The Process: This is how the government impeaches a president

National
Donald Trump

President Donald Trump pauses while speaking during a bilateral meeting with Egyptian President Abdel Fattah al-Sissi at the G-7 summit in Biarritz, France, Monday, Aug. 26, 2019. (AP Photo/Andrew Harnik)

DAYTON, Ohio (WDTN) – The impeachment of a president doesn’t involve courts and lawyers, but is conducted by the House of Representatives and the Senate.

Which presidents have been impeached?

Only two presidents in U.S. history have been impeached – Bill Clinton in 1998 and Andrew Johnson in 1868.

To be impeached, the House must pass an article of impeachment against the president by a simple majority.

Both presidents were acquitted by the Senate.

Richard Nixon resigned in 1974 during the Watergate Scandal after it became certain he was facing impeachment and removal from office.

READ: What the U.S. Constitution says about impeachment

The Rules of Impeachment

Rules for impeachment are located in Article I, section 2 and 3 of the U.S Constitution:

“The House of Representatives shall … have the sole Power of Impeachment. … The Senate shall have the sole Power to try all impeachments. When sitting for that Purpose, they shall be on oath or affirmation. When the President of the United State is tried, the Chief Justice (of the Supreme Court) shall preside; and no person shall be convicted without the concurrence of two-thirds of the members present.”

The Impeachment Process

Impeachment proceedings begin in the House of Representatives. There are no set rules for how the House can come to an impeachment vote.

During the Nixon and Clinton impeachment proceedings, committees were formed to investigate both presidents. Their findings were then brought to a vote in the House. Technically, the House doesn’t have to form a committee or panel to begin impeachment. Someone can bring a vote to the floor with no prior hearings or investigation.

When an article of impeachment is brought before the House, they are voted on a simple majority, according to Senate.gov.
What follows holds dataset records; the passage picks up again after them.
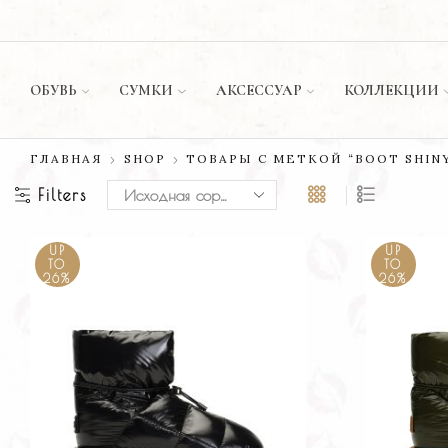
ИЛИ ОПЛАТА ПРИ ДОСТАВКЕ ✅
МАГАЗИН
ОБУВЬ
СУМКИ
АКСЕССУАР
КОЛЛЕКЦИИ
ГЛАВНАЯ
SHOP
ТОВАРЫ С МЕТКОЙ “BOOT SHINY
Filters
UP
UP
TO
TO
26%
26%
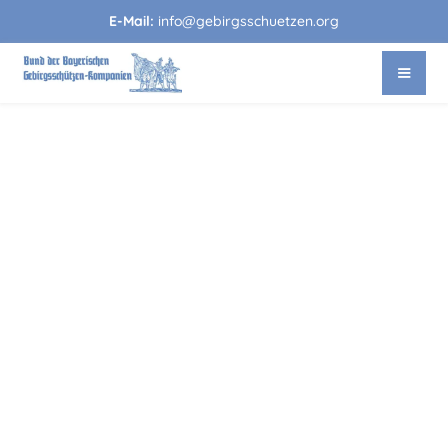
E-Mail:
info@gebirgsschuetzen.org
If an article passes, the president is impeached and the process moves to the Senate

A committee of House representatives acts as prosecutors before the Senate. The Senate Chamber serves as a courtroom. The Chief Justice of the Supreme Court presides in impeachment cases involving the president while the Senators act as jury.
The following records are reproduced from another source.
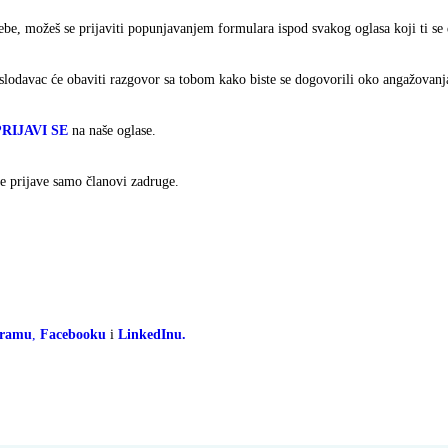
tebe, možeš se prijaviti popunjavanjem formulara ispod svakog oglasa koji ti se
oslodavac će obaviti razgovor sa tobom kako biste se dogovorili oko angažovanj
PRIJAVI SE
na naše oglase.
se prijave samo članovi zadruge.
gramu
,
Facebooku
i
LinkedInu.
To convict a president requires a two-thirds vote by the Senate with the penalty being removed from office.

Treason, bribery or other high crimes and misdemeanors

Congress considers if the president committed any of the following: treason, bribery, or other high crimes and misdemeanors.

The term “high crimes and misdemeanors” is from British common law, according to the New York Times.

Generally, what is considered for impeachment are abuses of power committed by the president. An article of impeachment doesn’t have to include a violation of a criminal statute.

The Times included this excerpt on impeachment from Alexander Hamilton in the Federal Papers. He described impeachable offenses as “offenses which proceed from the misconduct of public men, or, in othe words, from the abuse or violation of some public trust. They are of nature which may with peculiar propriety be denominated POLITICAL, as they relate chiefly to injuries done immediately to the society itself.”

What are grounds for impeachment?

The Constitution states the requirements for impeachment are, ” treason, bribery, or other high crimes and misdemeanors,” but those terms were made purposely vague according to many Constitutional scholars.

This means the process is determined mostly on the political will of the House and Senate and by the public at large.

Since impeachment proceedings have only been held twice in over 200 years, there are few precedents, meaning a Trump impeachment could lead to conflicts between various branches of government.